At this juncture Appellees have failed to offset Dr. Buridi’s description of his claims. They have not shown that overturning the reorganization plans would functionally impact anything beyond the re-allocation of money among insiders or parties in interest. KMCREI argues that any redistribution of its post-confirmation equity “inequitably decreases the value of the Exit Investor’s investment and exposes creditors of both KMC and KMCREI to an increased risk of post-confirmation defaults.” Dkt. 19 at 3. However, KMCREI does not explain why this is the case or provide any evidentiary support for its argument. In a similarly perfunctory fashion, KMC argues only that the presence and scope of the injunction was a material element of the Exit Investor’s commitment to fund consummation of the KMC Plan, and thus, that any modification of the injunction could jeopardize the Exit Investor’s continued commitment to rehabilitation of the hospital. In the final analysis, it is not clear from the record before us that such eventualities are likely to occur and we cannot rely solely on Appellees’ conclusory predictions or opinions in dismissing Dr. Buridi’s claims. The relief sought by Dr. Buridi would not, by all appearances, threaten to undo transactions involving innocent third parties that have already occurred nor would it otherwise undermine the foundation of either reorganization plan. Accordingly, Appellees’ motions to dismiss are DENIED.2

IT IS SO ORDERED.

. Dr. Buridi does not seek to avoid payments already made to administrative claims or toward the purchase of new equipment. Nor is he contesting the validity of any payments to innocent third parties or seeking to affect the management agreement with Galichia Hospital Group.
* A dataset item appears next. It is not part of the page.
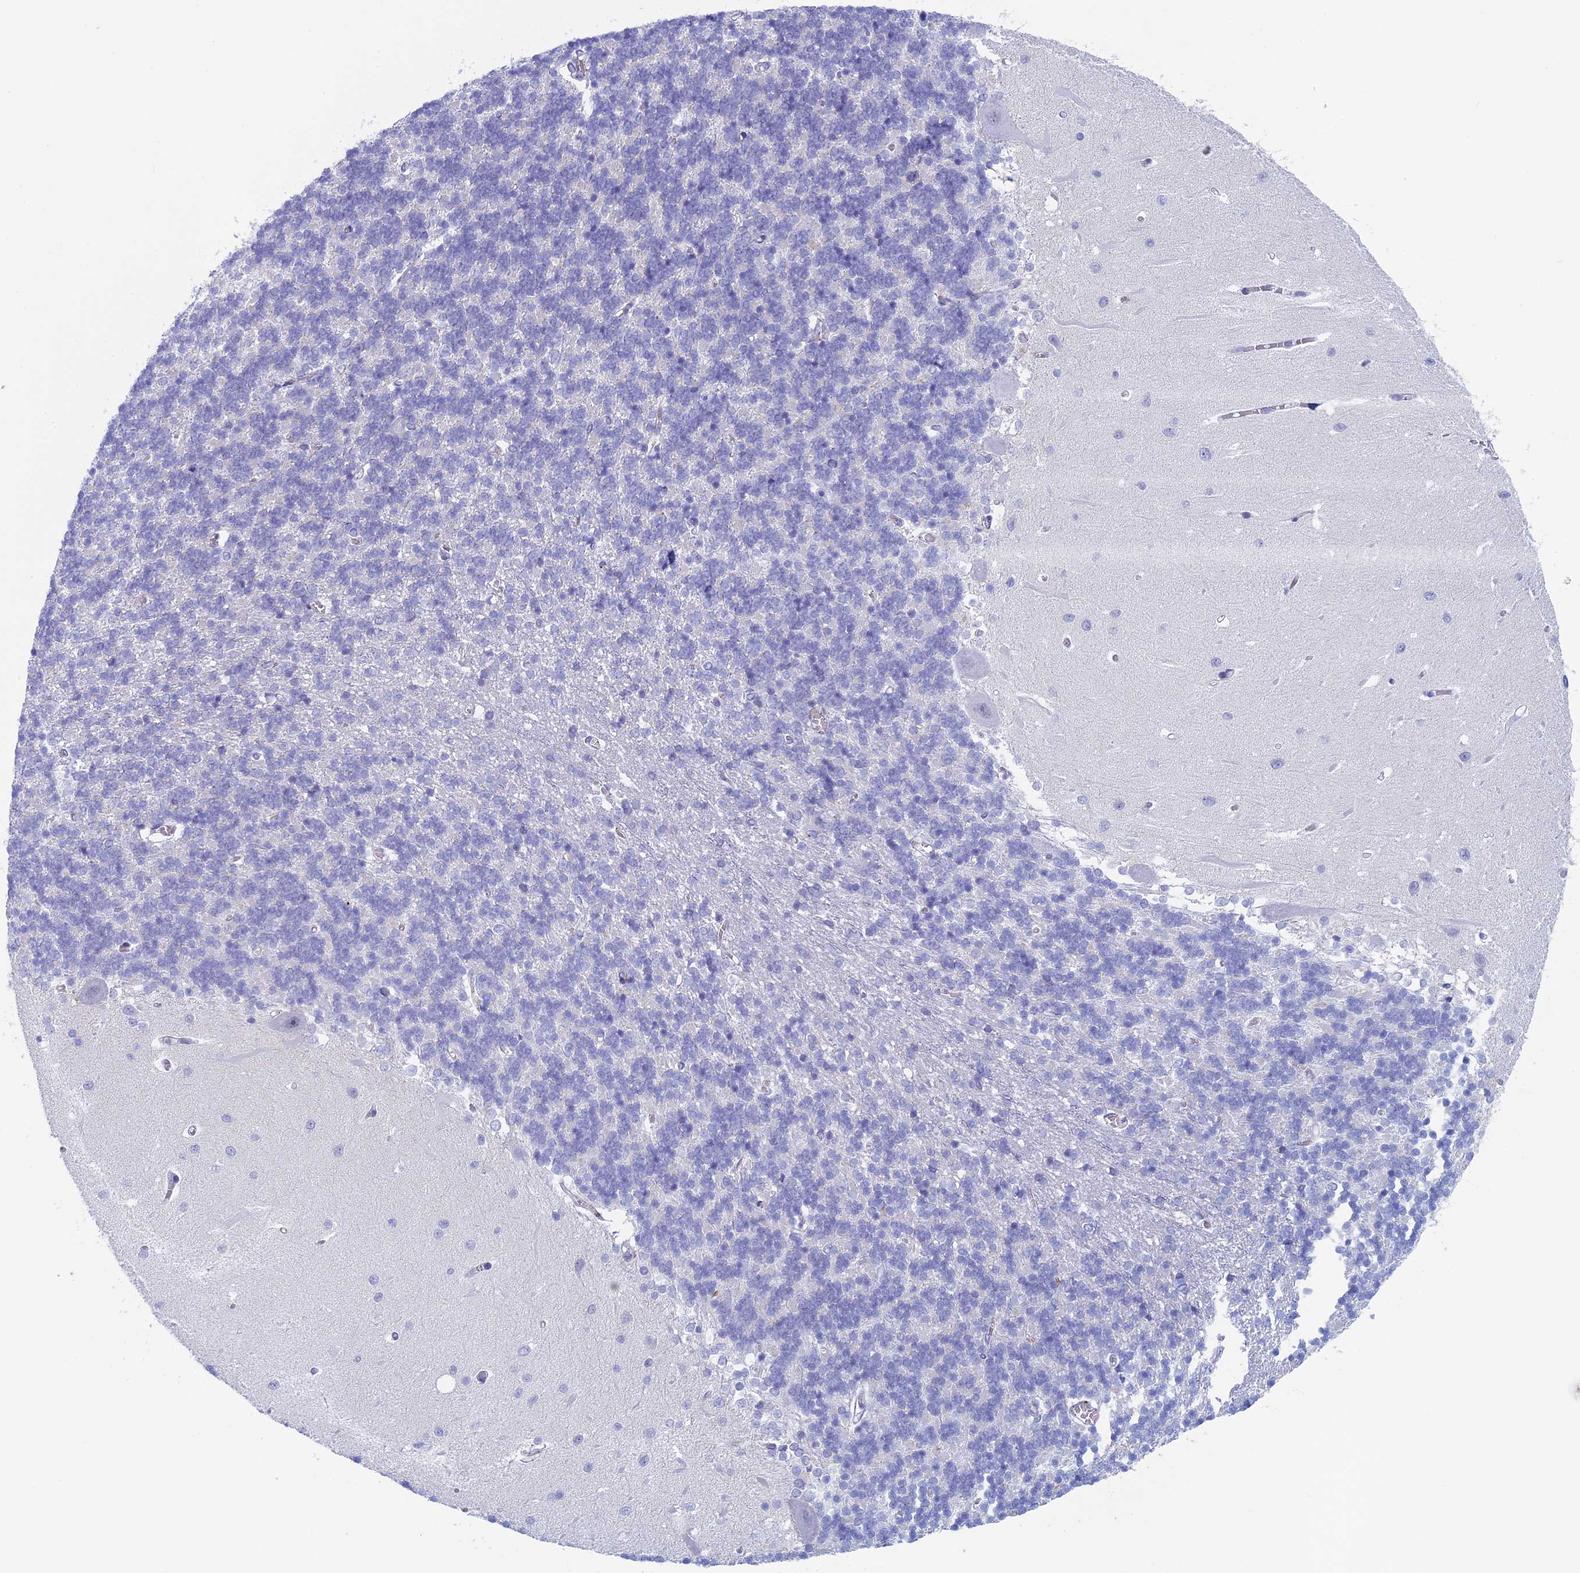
{"staining": {"intensity": "negative", "quantity": "none", "location": "none"}, "tissue": "cerebellum", "cell_type": "Cells in granular layer", "image_type": "normal", "snomed": [{"axis": "morphology", "description": "Normal tissue, NOS"}, {"axis": "topography", "description": "Cerebellum"}], "caption": "Cells in granular layer are negative for protein expression in benign human cerebellum.", "gene": "MAGEB6", "patient": {"sex": "male", "age": 37}}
. This ruling clearly has no bearing on the merits of Dr. Buridi’s appeal. We do note, however, that while the exact contours of the relief Dr. Buridi seeks are not yet clear, we have some reservations given that at least part of what he is apparently seeking is a ruling on the propriety of equitable distributions that have not yet occurred (and may never occur). We trust that these issues will be fully developed in the parties’ briefing on the underlying appeal, but we remind Dr. Buridi that the Court does not render advisory opinions.